DynamoDB offers low-latency access but may not consistently achieve sub-millisecond response under heavy load. RDS MySQL introduces latency due to disk I/O and connection management. S3 is object storage and cannot efficiently handle frequent small reads/writes. ElastiCache Redis is an in-memory key-value store optimized for extremely low latency and high throughput. Redis supports replication, clustering, and optional persistence. Session data can be shared across multiple web servers, ensuring fast, reliable access and scalability. This solution provides minimal operational complexity while maintaining high availability and consistent performance for high-traffic applications.

Question 224

A company wants to implement a serverless, event-driven architecture for processing files uploaded to S3 and messages from SQS. Which AWS service is most suitable?

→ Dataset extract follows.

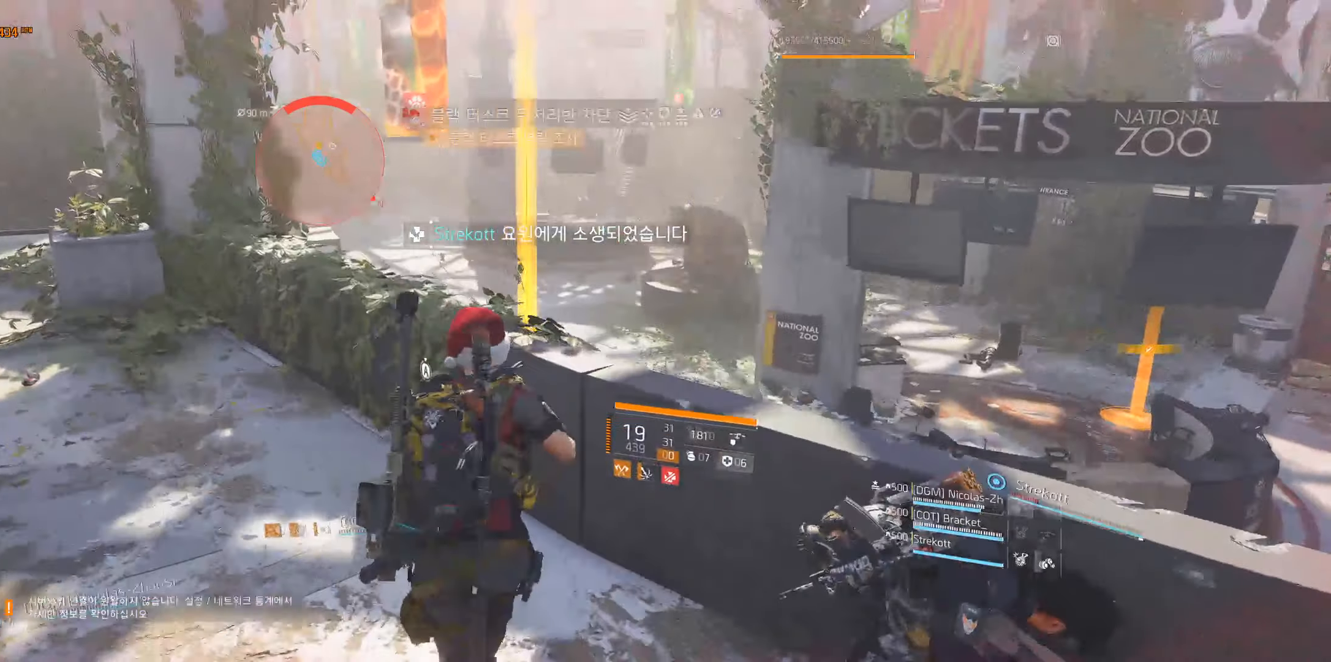
{"buttons": [], "left_stick": "center", "events": [[66, "A", "down"], [183, "A", "up"], [200, "left_stick", "center"]]}
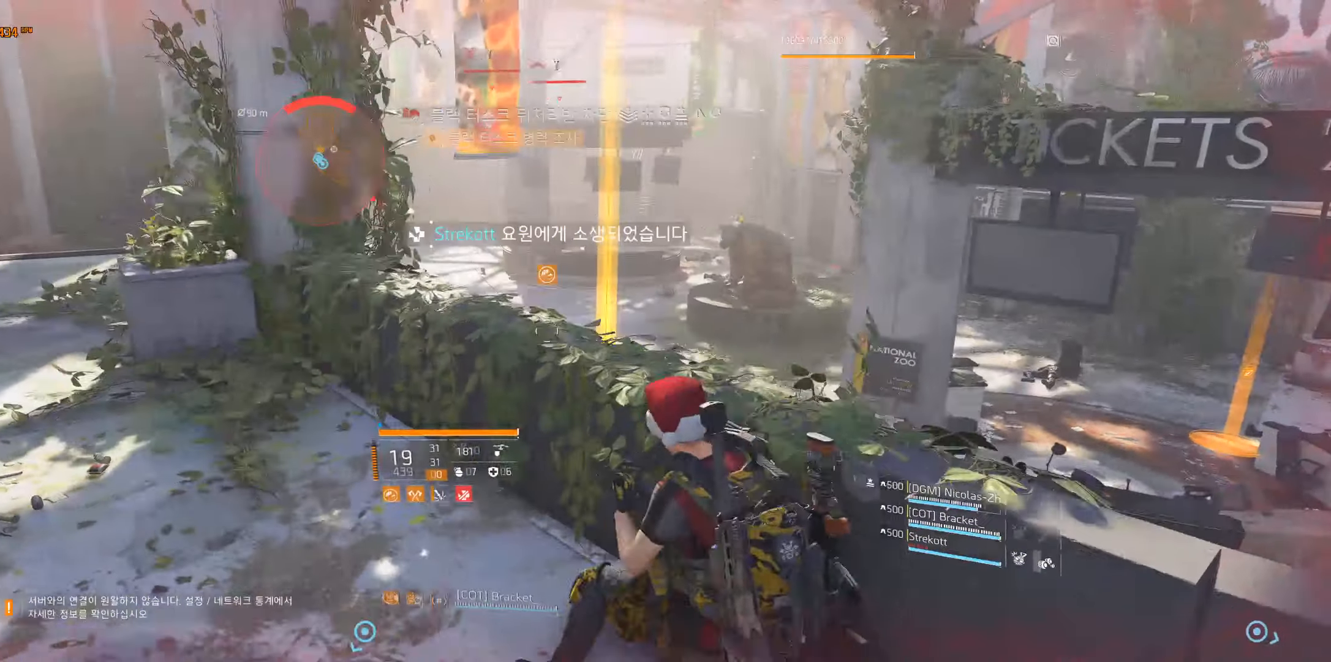
{"buttons": [], "left_stick": "center", "events": [[33, "left_stick", "right"], [383, "left_stick", "center"]]}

A) Lambda triggered by S3 and SQS
B) EC2 polling S3 and SQS
C) ECS on EC2 launch type
D) EKS with EC2 nodes

Answer: A) Lambda triggered by S3 and SQS

Explanation:

EC2 instances require manual scaling, patching, and monitoring, which increases operational overhead. ECS and EKS with EC2 nodes require infrastructure management and cluster maintenance. Lambda is serverless and can be triggered directly by S3 events or SQS messages. It automatically scales with workload and incurs cost only for execution duration. Lambda integrates with CloudWatch for logging, monitoring, and error handling. This fully managed, event-driven architecture provides high availability, scalability, and cost efficiency. It is ideal for ETL jobs, image processing, or order processing triggered by S3 uploads or SQS messages, ensuring reliable serverless processing.

Question 225

A company wants to implement a messaging system that guarantees exactly-once processing and preserves message order. Which AWS service is most suitable?

A) SQS FIFO Queue
B) SQS Standard Queue
C) SNS
D) Kinesis Data Streams

Answer: A) SQS FIFO Queue

Explanation:

SQS Standard Queue delivers messages at least once but does not guarantee ordering, which can result in inconsistent processing. SNS is a pub/sub notification service that does not guarantee message order or exactly-once delivery. Kinesis Data Streams preserves order per shard and supports high throughput but adds unnecessary complexity for simple messaging. SQS FIFO Queue guarantees exactly-once processing, preserves message order, and supports deduplication. This ensures predictable and reliable communication between microservices, which is critical for transaction-sensitive workloads and distributed systems. FIFO queues simplify application logic by processing messages sequentially, maintaining consistency and reliability.